[START Quoted text]

# Need help with the options my recruiter gave me



## CC1992 (Nov 29, 2015)

I have been talking to my national guard recruiter and will be joining within the next month or so. I have already taken my asvab and have my application filled out I am just waiting to meet with him sometime this week. When i first meet with my recruiter I informed him that i did not want a job that i could do as a civilian because I already have a certificate for my trade, have ran a small business, and attend college. None of these have satisfied my desire to make a difference in the world so I told him I would like to go special forces. I scored a 85 on my asvab and 124 on the gt section which was needed. My states ng does not have an sf unit but a state close by does. I had to explain to my recruiter what the rep 63 option is and he did some more research on it for me. The problem is that now he has me thinking because he told me most people with no prior service rarely make it through the selection process even if they may qualify one day and that if i don't make it i would just go to an MOS at the needs of the army. He recommended for me to sign with my states ng as a 68w and i will be going in as an e-3. he said after 18 months i would be able to tryout for special forces with the other state and would be able to switch if i wanted to. I do find this hard to believe and my brother in law who is currently serving says it sounds like he just wants me to sign up with him. I guess my real question is which option i should take to achieve my goal of becoming a special forces soldier. 

A.)enlist as an e-3 68w in my state and try out for special forces in another state after 18 months (if this is even possible)

B.) enlist in the other state with the rep 63 option and hope i make it.

trust me i know right now i am nowhere close to what a special forces soldier is even if my physical standards are "good". But I am in good shape (around a 280 on pt just have to get my 2 mile run down) and have always been one to persevere and go outside of the norm. i would like to thank everyone on here who has served for your service and let you all know that i will look up to everyone who has served before me when i become a soldier. thanks for your answers as well.


----------



## DA SWO (Nov 29, 2015)

Go one state over and talk to a Recruiter.
Your Recruiter can not give you a Rep63 if the state does not have a SF unit.


----------



## Red Flag 1 (Nov 29, 2015)

This is from your intro: Hey guys my names Carmine. Im 23 years old and have finally mad my decision to join the national guard after a few years of college and vocational school. I can honestly say I've never been more excited for this opportunity but have so many different questions and routes I can take and want to make sure i make the right decisions. looking forward to talking with everyone on this site. Thanks

Take the time to look at what you write. It is the first impression we, or anyone else, have of you.  We all make typos, and I am one of the worst, but take a look at what you wrote to start this thread. We would like to see you do well in the military, so written skills should be at the top of your list. Best of luck with your plans.


----------



## CC1992 (Nov 29, 2015)

Red Flag 1 said:


> This is from your intro: Hey guys my names Carmine. Im 23 years old and have finally mad my decision to join the national guard after a few years of college and vocational school. I can honestly say I've never been more excited for this opportunity but have so many different questions and routes I can take and want to make sure i make the right decisions. looking forward to talking with everyone on this site. Thanks
> 
> Take the time to look at what you write. It is the first impression we, or anyone else, have of you.  We all make typos, and I am one of the worst, but take a look at what you wrote to start this thread. We would like to see you do well in the military, so written skills should be at the top of your list. Best of luck with your plans.

[END Quoted text]
[START Stored data]

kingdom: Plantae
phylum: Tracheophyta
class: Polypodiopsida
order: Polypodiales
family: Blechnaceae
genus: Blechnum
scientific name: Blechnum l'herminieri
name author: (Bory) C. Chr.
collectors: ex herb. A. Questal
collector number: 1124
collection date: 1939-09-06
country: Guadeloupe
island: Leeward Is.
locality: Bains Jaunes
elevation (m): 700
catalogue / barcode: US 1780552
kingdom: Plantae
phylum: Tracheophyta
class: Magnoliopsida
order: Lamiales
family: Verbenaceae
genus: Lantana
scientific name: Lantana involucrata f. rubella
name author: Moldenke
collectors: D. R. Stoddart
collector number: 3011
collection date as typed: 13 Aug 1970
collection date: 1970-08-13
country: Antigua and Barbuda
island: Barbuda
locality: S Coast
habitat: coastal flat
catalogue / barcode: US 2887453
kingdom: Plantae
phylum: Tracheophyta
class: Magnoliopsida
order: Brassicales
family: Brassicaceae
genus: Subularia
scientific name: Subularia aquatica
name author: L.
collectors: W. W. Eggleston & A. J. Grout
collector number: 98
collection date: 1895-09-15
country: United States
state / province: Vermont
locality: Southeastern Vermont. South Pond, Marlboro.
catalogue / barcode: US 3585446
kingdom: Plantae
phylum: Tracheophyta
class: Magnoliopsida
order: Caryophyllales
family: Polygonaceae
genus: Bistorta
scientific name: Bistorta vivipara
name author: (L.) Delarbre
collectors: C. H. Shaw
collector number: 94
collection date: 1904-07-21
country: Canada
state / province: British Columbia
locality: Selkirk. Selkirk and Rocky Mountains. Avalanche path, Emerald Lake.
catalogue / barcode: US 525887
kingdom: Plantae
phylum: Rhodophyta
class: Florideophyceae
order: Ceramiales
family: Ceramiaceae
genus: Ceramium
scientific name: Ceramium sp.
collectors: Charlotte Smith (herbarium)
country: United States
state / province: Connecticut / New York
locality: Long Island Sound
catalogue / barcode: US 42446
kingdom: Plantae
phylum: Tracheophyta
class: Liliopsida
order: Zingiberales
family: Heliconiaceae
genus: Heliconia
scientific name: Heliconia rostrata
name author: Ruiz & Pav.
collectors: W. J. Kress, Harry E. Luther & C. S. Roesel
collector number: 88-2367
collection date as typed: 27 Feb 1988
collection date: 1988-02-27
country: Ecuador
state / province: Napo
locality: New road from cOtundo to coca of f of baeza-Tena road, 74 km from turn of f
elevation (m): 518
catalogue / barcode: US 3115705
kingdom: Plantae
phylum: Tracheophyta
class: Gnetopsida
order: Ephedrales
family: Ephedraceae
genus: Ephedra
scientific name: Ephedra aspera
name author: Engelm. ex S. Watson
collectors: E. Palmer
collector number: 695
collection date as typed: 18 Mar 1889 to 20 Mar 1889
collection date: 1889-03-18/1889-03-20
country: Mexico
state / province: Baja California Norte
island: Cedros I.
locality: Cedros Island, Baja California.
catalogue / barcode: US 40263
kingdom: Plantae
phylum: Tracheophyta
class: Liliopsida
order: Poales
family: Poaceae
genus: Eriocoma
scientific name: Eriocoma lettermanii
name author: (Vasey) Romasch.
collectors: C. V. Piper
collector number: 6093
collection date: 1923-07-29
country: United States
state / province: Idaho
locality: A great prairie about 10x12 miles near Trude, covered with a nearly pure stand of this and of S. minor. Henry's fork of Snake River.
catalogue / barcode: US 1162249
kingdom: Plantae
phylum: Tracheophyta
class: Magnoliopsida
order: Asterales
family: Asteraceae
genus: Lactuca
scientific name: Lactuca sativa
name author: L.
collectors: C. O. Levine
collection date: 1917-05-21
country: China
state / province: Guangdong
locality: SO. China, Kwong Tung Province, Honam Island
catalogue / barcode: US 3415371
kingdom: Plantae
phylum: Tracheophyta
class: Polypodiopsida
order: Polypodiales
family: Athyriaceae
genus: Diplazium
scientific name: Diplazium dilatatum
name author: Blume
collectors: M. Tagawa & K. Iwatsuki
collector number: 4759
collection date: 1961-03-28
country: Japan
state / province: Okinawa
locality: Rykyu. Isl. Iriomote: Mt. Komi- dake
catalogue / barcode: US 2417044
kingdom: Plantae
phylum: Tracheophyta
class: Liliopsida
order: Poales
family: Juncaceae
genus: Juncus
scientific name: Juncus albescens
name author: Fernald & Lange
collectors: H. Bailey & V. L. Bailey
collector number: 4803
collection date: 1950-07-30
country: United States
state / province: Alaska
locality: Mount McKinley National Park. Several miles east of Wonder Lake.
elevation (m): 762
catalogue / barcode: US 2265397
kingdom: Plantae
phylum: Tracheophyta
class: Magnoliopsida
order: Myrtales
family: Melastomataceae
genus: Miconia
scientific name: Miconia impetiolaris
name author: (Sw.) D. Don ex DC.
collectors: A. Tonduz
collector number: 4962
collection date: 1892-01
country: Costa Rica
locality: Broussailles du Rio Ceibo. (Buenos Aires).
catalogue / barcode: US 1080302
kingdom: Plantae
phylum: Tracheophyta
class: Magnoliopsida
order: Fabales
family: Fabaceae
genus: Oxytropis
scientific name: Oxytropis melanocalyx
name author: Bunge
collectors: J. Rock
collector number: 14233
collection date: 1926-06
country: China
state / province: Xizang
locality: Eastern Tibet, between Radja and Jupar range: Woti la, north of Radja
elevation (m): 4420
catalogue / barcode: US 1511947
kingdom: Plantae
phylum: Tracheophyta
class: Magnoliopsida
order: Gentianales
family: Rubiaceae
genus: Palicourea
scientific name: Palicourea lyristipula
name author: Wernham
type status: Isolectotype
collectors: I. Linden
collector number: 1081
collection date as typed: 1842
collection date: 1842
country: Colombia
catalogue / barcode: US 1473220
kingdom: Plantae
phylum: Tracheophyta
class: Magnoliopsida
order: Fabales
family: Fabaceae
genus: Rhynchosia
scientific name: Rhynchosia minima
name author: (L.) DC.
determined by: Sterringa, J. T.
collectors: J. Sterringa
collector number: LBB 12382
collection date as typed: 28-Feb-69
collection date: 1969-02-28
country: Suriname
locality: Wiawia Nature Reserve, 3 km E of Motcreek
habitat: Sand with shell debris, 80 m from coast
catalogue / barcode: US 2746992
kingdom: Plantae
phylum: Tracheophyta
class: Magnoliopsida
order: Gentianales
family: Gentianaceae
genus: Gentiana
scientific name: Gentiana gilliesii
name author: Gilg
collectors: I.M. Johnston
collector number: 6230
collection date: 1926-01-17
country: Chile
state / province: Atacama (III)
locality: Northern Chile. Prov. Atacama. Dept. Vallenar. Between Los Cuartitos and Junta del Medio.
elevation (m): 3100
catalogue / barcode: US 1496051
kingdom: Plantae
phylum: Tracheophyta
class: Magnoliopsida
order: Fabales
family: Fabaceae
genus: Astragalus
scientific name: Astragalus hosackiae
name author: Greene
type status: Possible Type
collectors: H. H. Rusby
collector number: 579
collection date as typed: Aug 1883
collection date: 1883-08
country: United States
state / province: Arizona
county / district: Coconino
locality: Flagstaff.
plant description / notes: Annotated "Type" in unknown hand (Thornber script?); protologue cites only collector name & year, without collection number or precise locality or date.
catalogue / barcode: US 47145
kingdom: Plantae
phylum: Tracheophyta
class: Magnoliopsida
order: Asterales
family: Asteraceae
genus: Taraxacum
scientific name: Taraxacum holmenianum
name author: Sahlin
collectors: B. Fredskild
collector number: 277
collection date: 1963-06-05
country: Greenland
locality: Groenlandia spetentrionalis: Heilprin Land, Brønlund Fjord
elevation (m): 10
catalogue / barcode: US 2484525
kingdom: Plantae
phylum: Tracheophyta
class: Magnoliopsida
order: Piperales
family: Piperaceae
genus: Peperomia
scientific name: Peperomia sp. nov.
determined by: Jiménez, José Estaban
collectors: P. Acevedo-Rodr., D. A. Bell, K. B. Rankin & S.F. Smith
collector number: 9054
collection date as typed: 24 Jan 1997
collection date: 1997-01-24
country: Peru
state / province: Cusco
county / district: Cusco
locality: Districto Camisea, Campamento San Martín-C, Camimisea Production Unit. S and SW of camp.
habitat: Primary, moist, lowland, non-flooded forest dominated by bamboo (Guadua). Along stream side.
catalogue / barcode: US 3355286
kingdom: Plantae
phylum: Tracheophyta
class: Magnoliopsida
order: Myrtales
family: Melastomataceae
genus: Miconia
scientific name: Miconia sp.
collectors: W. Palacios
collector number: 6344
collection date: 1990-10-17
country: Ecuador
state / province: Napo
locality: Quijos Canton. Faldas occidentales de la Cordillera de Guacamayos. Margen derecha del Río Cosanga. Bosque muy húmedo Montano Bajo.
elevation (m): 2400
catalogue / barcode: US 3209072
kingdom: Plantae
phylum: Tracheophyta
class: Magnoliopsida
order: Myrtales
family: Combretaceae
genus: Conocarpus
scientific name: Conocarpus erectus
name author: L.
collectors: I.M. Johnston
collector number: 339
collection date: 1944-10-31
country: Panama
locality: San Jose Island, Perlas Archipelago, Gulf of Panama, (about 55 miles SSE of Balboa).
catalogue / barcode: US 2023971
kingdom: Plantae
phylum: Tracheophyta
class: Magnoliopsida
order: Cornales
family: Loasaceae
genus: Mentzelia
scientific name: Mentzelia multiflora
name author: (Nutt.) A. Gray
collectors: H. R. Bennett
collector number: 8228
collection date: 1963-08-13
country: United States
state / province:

[END Stored data]

■ **Instructions**
a – Using the enlistment thread, list each distinct username under which a post appears.
b – State whether each statement agrees with the enlistment thread, answering yes or no and quoting the words that decide it.
(i) The first poster scored 124 on the GT section.
(ii) The first poster's own state National Guard has a special forces unit.
(iii) The recruiter recommended that the first poster sign on as a 68w entering at E-3.
c – Quote the enlistment thread from "A.)enlist as an" to "to a Recruiter.".
Base every answer solely on the enlistment thread.

■ **Solutions for each task**
a –
CC1992
DA SWO
Red Flag 1

b –
(i) Yes: "I scored a 85 on my asvab and 124 on the gt section which was needed."
(ii) No: "My states ng does not have an sf unit but a state close by does."
(iii) Yes: "He recommended for me to sign with my states ng as a 68w and i will be going in as an e-3."

c –
A.)enlist as an e-3 68w in my state and try out for special forces in another state after 18 months (if this is even possible)

B.) enlist in the other state with the rep 63 option and hope i make it.

trust me i know right now i am nowhere close to what a special forces soldier is even if my physical standards are "good". But I am in good shape (around a 280 on pt just have to get my 2 mile run down) and have always been one to persevere and go outside of the norm. i would like to thank everyone on here who has served for your service and let you all know that i will look up to everyone who has served before me when i become a soldier. thanks for your answers as well.


----------



## DA SWO (Nov 29, 2015)

Go one state over and talk to a Recruiter.